(MATERIAL TO PROCESS begins)

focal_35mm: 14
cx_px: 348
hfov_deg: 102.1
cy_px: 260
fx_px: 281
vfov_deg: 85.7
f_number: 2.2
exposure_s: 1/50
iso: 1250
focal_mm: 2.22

(MATERIAL TO PROCESS ends)
(MATERIAL TO PROCESS begins)

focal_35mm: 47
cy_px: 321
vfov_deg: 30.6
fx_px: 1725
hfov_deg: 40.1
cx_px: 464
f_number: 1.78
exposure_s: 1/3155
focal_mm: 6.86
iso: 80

(MATERIAL TO PROCESS ends)

[PROBLEM DETAILS]
In the listing above, find the line with "focal_35mm: 14" and the line with "focal_mm: 2.22"; set down exactly those two lines and every line between them, nothing more.

[ANSWER SECTION]
focal_35mm: 14
cx_px: 348
hfov_deg: 102.1
cy_px: 260
fx_px: 281
vfov_deg: 85.7
f_number: 2.2
exposure_s: 1/50
iso: 1250
focal_mm: 2.22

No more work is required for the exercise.